There was a temptation to headline with the word ‘natural’ as Dr. Woo Lee, the George Meade Bond Professor of Chemical Engineering and Materials Science at the Stevens Institute of Technology and his senior design team of Rachel Kenion, Liana Vaccari, and Katie Van Strander has designed biochar electrodes for supercapacitors.

Today supercapacitors are used in solar panels and hydrogen fuel cells and electric vehicle car batteries, but the material the capacitors use to store energy, activated carbon, is unsustainable and expensive.

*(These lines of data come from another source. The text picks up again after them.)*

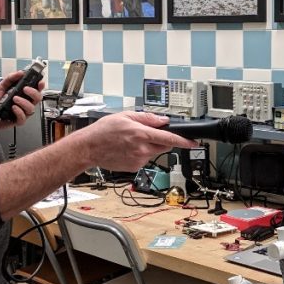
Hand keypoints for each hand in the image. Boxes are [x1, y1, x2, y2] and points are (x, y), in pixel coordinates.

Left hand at [0, 70, 45, 129]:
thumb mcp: (0, 86)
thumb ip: (10, 79)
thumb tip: (20, 73)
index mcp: (22, 94)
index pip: (36, 89)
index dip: (40, 86)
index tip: (40, 82)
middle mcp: (24, 103)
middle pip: (37, 99)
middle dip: (33, 93)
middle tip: (25, 89)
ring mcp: (21, 112)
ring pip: (31, 109)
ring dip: (24, 102)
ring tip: (14, 98)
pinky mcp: (16, 121)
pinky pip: (23, 118)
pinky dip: (19, 112)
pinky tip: (13, 107)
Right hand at [82, 111, 197, 171]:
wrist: (88, 148)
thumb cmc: (103, 131)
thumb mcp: (125, 116)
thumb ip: (147, 118)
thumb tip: (163, 120)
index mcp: (142, 134)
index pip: (169, 138)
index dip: (184, 141)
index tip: (194, 143)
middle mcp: (142, 149)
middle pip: (164, 146)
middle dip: (163, 140)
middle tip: (149, 134)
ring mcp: (138, 160)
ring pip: (154, 152)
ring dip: (149, 146)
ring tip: (131, 141)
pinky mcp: (134, 167)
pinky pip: (144, 159)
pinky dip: (141, 153)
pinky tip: (127, 149)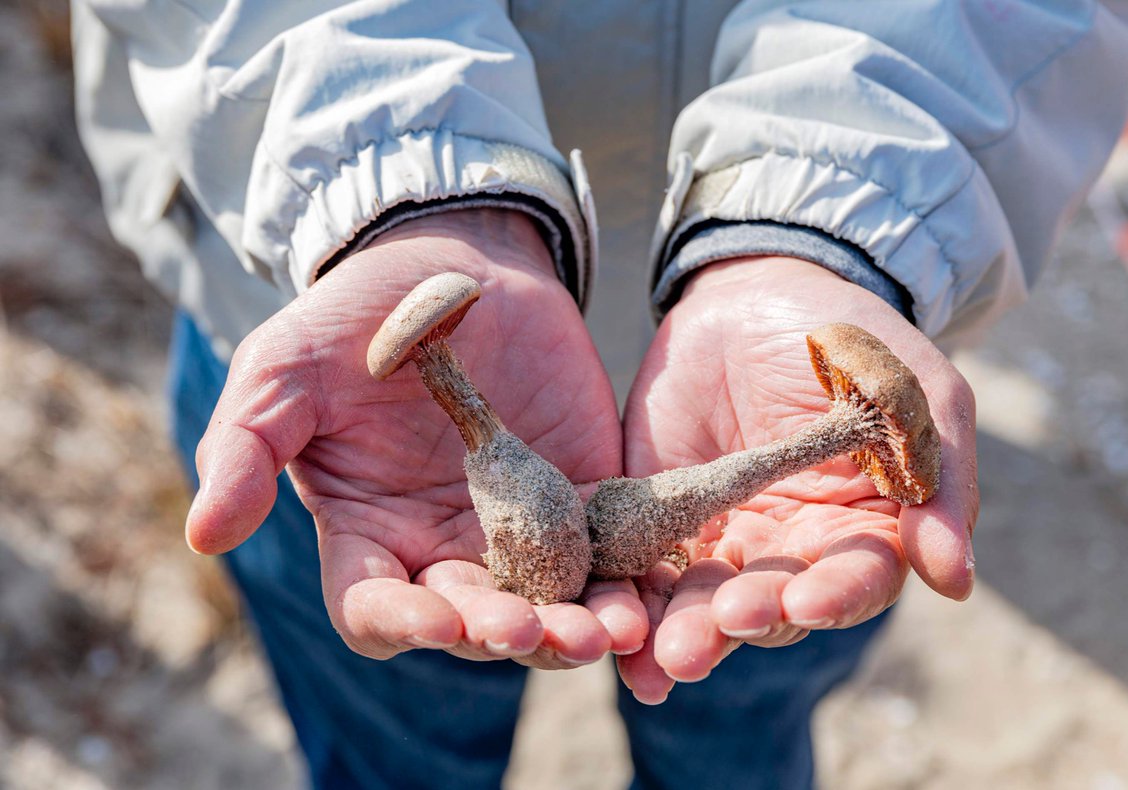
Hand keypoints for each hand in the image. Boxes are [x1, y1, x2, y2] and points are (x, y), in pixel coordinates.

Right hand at [185, 209, 646, 667]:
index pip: (377, 609)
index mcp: (369, 535)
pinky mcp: (580, 499)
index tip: (435, 615)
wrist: (457, 265)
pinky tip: (649, 596)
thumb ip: (243, 445)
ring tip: (609, 631)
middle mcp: (442, 549)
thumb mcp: (284, 369)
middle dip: (502, 634)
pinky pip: (607, 556)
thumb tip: (203, 534)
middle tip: (533, 632)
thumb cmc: (357, 316)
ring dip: (575, 629)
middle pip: (471, 622)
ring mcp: (516, 531)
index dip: (402, 623)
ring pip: (547, 607)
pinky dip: (627, 583)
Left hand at [616, 257, 977, 701]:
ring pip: (706, 604)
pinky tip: (617, 641)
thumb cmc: (849, 340)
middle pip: (776, 606)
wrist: (752, 292)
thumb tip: (955, 581)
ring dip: (688, 633)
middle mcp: (792, 552)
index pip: (856, 580)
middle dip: (749, 619)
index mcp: (861, 529)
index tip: (804, 601)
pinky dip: (632, 610)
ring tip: (666, 653)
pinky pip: (645, 574)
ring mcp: (723, 542)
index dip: (835, 597)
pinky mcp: (659, 525)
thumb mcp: (914, 390)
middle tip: (723, 622)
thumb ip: (940, 477)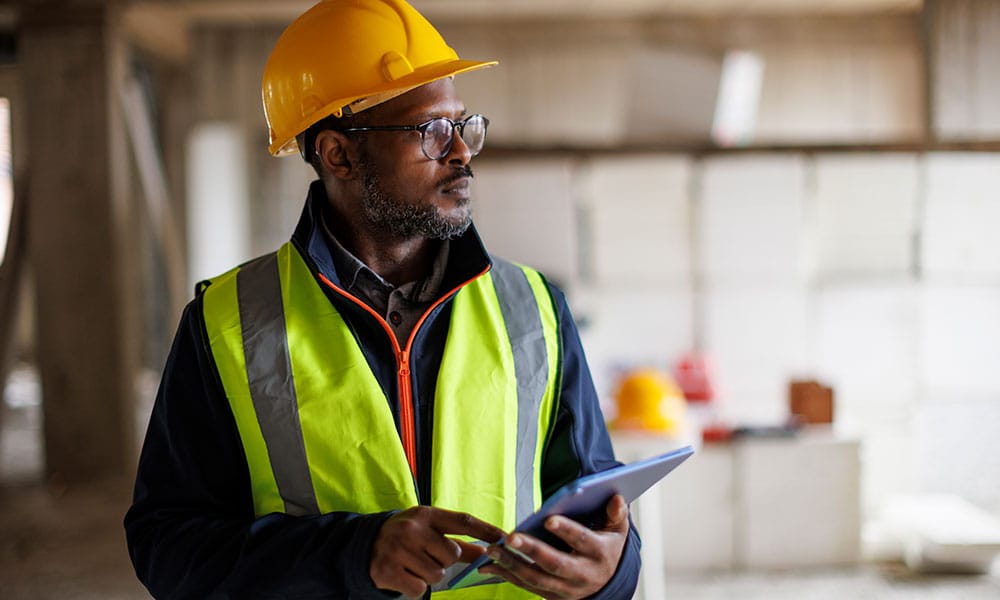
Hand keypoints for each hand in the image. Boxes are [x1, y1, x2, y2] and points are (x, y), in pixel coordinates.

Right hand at [370, 506, 503, 597]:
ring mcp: (399, 550)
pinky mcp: (388, 572)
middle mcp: (412, 530)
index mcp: (425, 515)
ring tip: (414, 564)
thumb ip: (456, 539)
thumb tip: (488, 551)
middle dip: (445, 561)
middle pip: (452, 555)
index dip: (486, 531)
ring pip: (437, 575)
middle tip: (428, 555)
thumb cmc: (405, 536)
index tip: (505, 538)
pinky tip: (405, 575)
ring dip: (430, 575)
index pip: (463, 521)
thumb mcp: (428, 529)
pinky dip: (416, 587)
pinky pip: (420, 589)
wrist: (365, 545)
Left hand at [479, 494, 629, 599]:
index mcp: (598, 554)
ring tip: (493, 549)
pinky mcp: (551, 596)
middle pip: (555, 563)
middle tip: (511, 537)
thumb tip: (616, 498)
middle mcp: (582, 574)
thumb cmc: (607, 547)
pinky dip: (506, 576)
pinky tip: (489, 565)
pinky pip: (526, 586)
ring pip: (536, 578)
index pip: (583, 541)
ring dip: (512, 564)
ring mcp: (566, 588)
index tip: (549, 519)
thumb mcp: (617, 530)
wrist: (608, 582)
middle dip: (532, 550)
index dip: (567, 531)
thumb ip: (616, 514)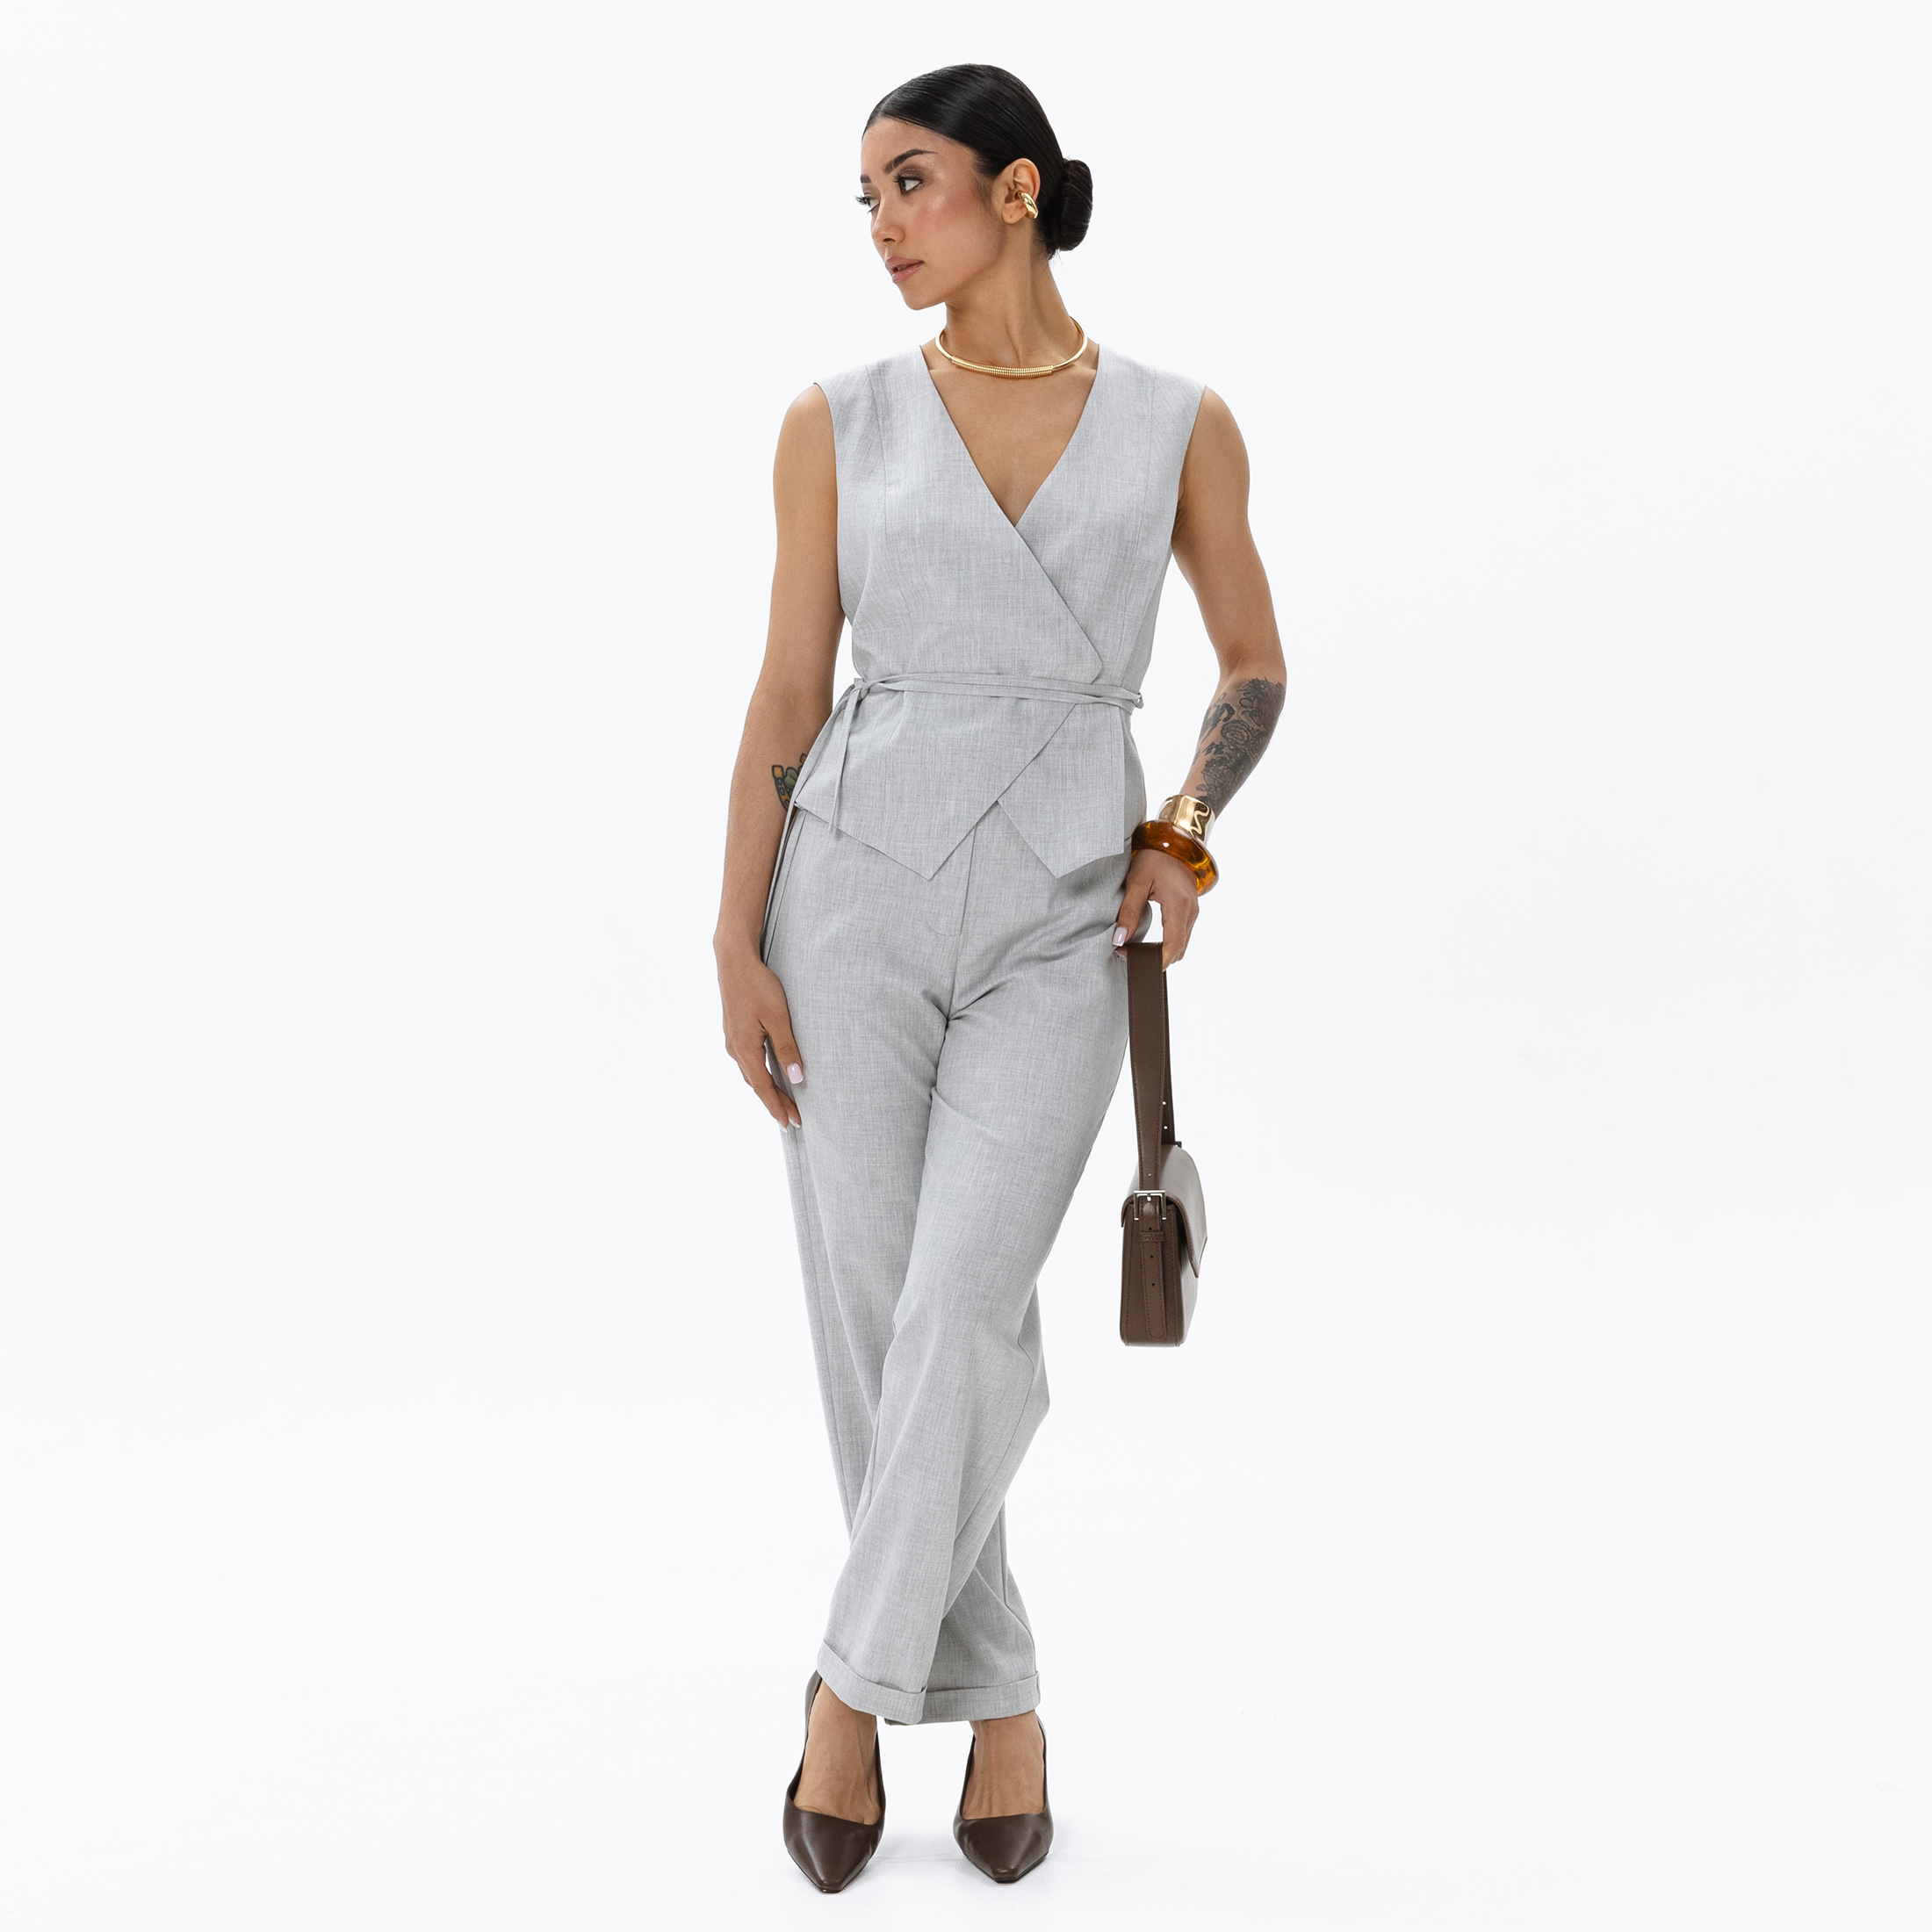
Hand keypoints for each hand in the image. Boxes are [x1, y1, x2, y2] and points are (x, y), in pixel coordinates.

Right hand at [716, 945, 803, 1127]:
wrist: (734, 962)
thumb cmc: (758, 986)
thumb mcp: (778, 1017)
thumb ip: (787, 1048)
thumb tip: (796, 1078)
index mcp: (745, 1049)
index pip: (764, 1087)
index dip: (778, 1107)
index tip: (791, 1123)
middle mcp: (735, 1049)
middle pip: (756, 1084)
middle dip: (774, 1103)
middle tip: (793, 1118)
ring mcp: (732, 1040)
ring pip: (751, 1073)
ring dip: (766, 1089)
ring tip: (783, 1102)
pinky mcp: (735, 1031)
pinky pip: (748, 1061)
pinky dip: (760, 1074)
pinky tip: (769, 1073)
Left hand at [1112, 846, 1199, 968]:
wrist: (1174, 844)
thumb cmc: (1155, 858)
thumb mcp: (1136, 882)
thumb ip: (1128, 912)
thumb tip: (1119, 939)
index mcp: (1179, 905)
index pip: (1173, 945)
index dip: (1158, 961)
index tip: (1137, 964)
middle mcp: (1191, 912)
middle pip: (1178, 950)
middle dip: (1157, 959)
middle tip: (1129, 956)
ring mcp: (1193, 913)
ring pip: (1181, 945)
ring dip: (1162, 952)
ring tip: (1136, 950)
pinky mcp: (1190, 912)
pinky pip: (1181, 936)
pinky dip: (1167, 944)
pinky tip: (1149, 943)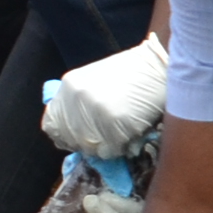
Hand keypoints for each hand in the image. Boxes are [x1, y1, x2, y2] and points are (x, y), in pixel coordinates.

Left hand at [41, 32, 170, 161]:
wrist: (160, 63)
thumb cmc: (131, 73)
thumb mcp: (94, 82)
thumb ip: (79, 105)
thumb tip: (76, 136)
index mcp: (69, 87)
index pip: (52, 126)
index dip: (66, 137)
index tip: (81, 139)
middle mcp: (77, 99)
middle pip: (74, 141)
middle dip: (90, 144)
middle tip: (107, 139)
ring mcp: (95, 111)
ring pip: (94, 148)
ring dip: (108, 147)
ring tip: (123, 134)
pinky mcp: (115, 123)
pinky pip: (114, 149)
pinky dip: (123, 147)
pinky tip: (133, 133)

Biochar, on the other hand, represents a cheap, green, and natural alternative.

The team designed, fabricated, and tested a prototype supercapacitor electrode. The group demonstrated biochar’s feasibility as an alternative to activated carbon for electrodes targeted for use in hybrid electric automobile batteries or home energy storage in solar panels.

Dr. Lee said in the press release, “While the team’s findings are preliminary, the approach taken by us represents a small, but potentially very important step in realizing sustainable energy future over the next few decades.”

With EEStor still out of the market the current technology continues to be refined.  Biochar is viewed as a green solution to the activated carbon currently used in supercapacitor electrodes. Unlike activated carbon, biochar is the byproduct of the pyrolysis process used to produce biofuels. That is, biochar comes from the burning of organic matter. As the use of biofuels increases, biochar production increases as well.

Liana Vaccari said, “With our process, we are able to take that biochar and put it to good use in supercapacitors. Our supply comes from goldenrod crop, and through an intellectual property protected process, most organics, metals, and other impurities are removed. It is a more sustainable method of production than activated carbon.” Another significant advantage is biochar isn’t toxic and will not pollute the soil when it is tossed out. The team estimates that biochar costs almost half as much as activated carbon, and is more sustainable because it reuses the waste from biofuel production, a process with sustainable intentions to begin with.

There is direct application to savings right now.  The main concern for solar panel production today is the raw cost of manufacturing supercapacitors. Current photovoltaic arrays rely on supercapacitors to store the energy that is harnessed from the sun.  While the growth rate of supercapacitors is advancing at 20 percent a year, their cost is still very high partly because they require activated carbon. Biochar, on the other hand, is cheaper and readily available as a byproduct of a process already used in energy production.

Katie Van Strander said, “My favorite part of this project was seeing the creation of the prototype. It was cool to be able to hold it in my hand and test it and say that I made this. Using this technology, we can reduce the cost of manufacturing supercapacitors by lowering the cost of the electrodes. Our goal is eventually to manufacture these electrodes and sell them to a company that already makes supercapacitors. Once supercapacitors become cheaper, they will become more common and be integrated into more and more devices.”

Ms Van Strander is right.  The solar panel and electric vehicle battery markets are not the whole market.  There are far more uses and many can use improvements today.  The trick for the students is they need some more lab time to get to a production process and hard numbers for the values that biochar offers over the activated charcoal.

It’s also not so simple to just use any old waste biochar.  There will likely be parameters to the pyrolysis process that yields the most effective biochar carbon. Some types of organic matter will be better than others, and the other ash components in the biochar will need consideration.

The students and the professor deserve a notice.  From today’s simple motor start capacitors to the exotic devices of the future a better cheaper and more environmentally friendly capacitor will be a good thing.  It would be great if the biochar design would have a much longer lifespan.  The Stevens Institute team has a good idea and its working in a prototype, lets hope those in the business can help it along and make today’s expensive supercapacitor more affordable and more widely available.